Supplied text.
[Start of Attachment]

# 3 more days...



## czarina (Oct 5, 2004)

Next weekend I will be getting this puppy. She is 9 weeks in these pictures, and will be close to 11 weeks when I get her. I am not sure about a name yet, but so far I like the name Panda (based on her colors) BUT that also happens to be the name of my bf's dog. Do you think it would be weird naming her that anyway?

Anyway, here are the pictures!


----------



## Nona (Mar 27, 2005)

Awww what a cute little pup!!
I like the name panda too, I don't think it'd be too weird....it suits her!


----------



## KJsChihuahuas (Jan 6, 2005)

Love her colour!!!


----------



## jennifer (Mar 17, 2005)

She has beautiful couloring that name will really fit her. *GOOD* *LUCK *:wave:


----------



## xx-nathalie-xx (Jan 10, 2005)

aww panda is great !! she's stunning

kisses nat


----------



## Gadget's Mom (Jan 14, 2005)

such a sweet little girl.. You could always call her lil panda and your bf could call his dog big panda... hehehhe


----------



## fizzy n kirbys mum (Jan 17, 2005)

She is perfect  I love the name ' lil panda '


----------



## SC (Oct 15, 2004)

Aww she is SO CUTE!!!!  I think Panda is a perfect name for her.


----------



## czarina (Oct 5, 2004)

Ooh, I like Little Panda!

Thanks for the comments everyone. 8)


----------



## Louis (Jan 25, 2005)

Congrats  I know the fun and excitement of having a new pup..I am sure u will enjoy it too.

[End of Attachment]

Instruction 1.
In the puppy-naming thread, how old will the puppy be when czarina gets her?
Instruction 2.
Go on with the puppy-naming thread after its last post.
The listing comes from a different source than the thread.

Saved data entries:

[Start of Attachment]

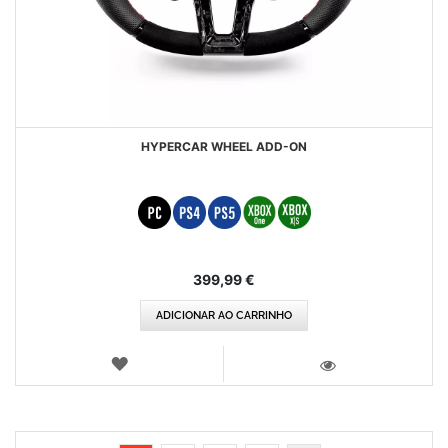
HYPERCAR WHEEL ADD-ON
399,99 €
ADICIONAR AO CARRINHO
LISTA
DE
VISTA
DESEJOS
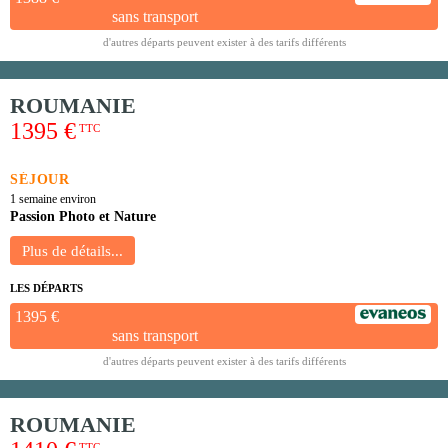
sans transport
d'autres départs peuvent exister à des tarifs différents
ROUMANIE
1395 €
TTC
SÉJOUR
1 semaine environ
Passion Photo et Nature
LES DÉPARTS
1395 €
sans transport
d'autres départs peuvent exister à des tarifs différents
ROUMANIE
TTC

[End of Attachment]

Expected output 1.
Close to 11 weeks.

Expected output 2.
----------



## Sophie's Mom (May 11, 2004)

She's a beautiful pup ! :love5:


----------



## luv4mygirls (Feb 20, 2005)

how about Pandy? it's the same but different ya know..... she is very cute!


----------



## xfayex (Apr 4, 2005)

omg she is gorgeous!!!!!!!


----------



## luvmydogs (May 13, 2005)

To darn cute for words. I like the name Panda too. She sure does look like a little Panda Bear.

Leslie


----------



## czarina (Oct 5, 2004)

Pandy sounds cute as a nickname.


----------



## ilovesadie (Jun 1, 2004)

Panda suits her perfectly!! Shes absolutely adorable!


----------



## Vanessa (May 16, 2005)

She does look like a little panda bear!! What a cuttie. You will have so much fun when you get her home. Congrats!


----------



## Mr Bigs Mummy (May 29, 2005)

Beautiful baby  oooh I bet you cannot wait to get her home for a cuddle :lol:


----------



## sjc (Jan 14, 2005)

She is just adorable! I like the name Panda also! Congratulations!

sandra
www.chloescustomharness.com


----------



## czarina (Oct 5, 2004)

Thank you.

Now let's just see how Baby will react to a new sister. 8)


----------



## CooperChi (Dec 16, 2004)

She is adorable!!! Great name too! But I think if you and your bf are very serious or living together (or planning on it) it might be confusing to have 2 panda's in the house :wink:


----------



## carachi (Mar 20, 2005)

Counting is a baad idea. It'll b=make the days go from, 4, 3, 2 to 2, 3, 4, 5


----------



## 8batch (Mar 11, 2005)

*Panda*

She is beautiful. I love the name Panda and she does look like Panda or .... Pandora and call her Panda for short? 

But whatever you call her, she is a beauty.


----------



## chimommy (Jun 29, 2005)

Awwww!!! She is so adorable!!! What a precious little face! 

I love the name Panda. Fits her perfectly!!


----------



## czarina (Oct 5, 2004)

Only 3 more days! 8)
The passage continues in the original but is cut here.